▸ **Dataset records**
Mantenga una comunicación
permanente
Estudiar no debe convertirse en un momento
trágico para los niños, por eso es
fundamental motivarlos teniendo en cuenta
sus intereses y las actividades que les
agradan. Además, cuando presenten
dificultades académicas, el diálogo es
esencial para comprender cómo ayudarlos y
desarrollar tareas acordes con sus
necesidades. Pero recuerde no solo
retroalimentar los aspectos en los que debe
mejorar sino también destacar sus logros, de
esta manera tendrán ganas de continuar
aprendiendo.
---
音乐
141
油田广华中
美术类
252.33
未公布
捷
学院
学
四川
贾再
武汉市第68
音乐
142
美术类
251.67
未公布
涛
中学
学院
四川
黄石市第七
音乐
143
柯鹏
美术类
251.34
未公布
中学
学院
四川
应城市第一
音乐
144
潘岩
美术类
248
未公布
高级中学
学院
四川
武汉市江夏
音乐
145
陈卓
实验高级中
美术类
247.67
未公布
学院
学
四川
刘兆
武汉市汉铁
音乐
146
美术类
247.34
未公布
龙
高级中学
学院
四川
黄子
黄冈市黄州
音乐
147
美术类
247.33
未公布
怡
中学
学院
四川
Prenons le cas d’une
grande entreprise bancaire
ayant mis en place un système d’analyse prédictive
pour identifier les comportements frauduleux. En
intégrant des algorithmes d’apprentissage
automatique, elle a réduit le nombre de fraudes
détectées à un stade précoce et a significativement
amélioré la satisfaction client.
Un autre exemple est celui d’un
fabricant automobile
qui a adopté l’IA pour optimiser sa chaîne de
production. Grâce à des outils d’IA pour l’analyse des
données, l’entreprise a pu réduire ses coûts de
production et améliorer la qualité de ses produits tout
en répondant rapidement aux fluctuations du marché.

▸ **Directions**
Using the listing above, show every line that includes the string "para".

▸ **Answer to this exercise**
trágico para los niños, por eso es
esencial para comprender cómo ayudarlos y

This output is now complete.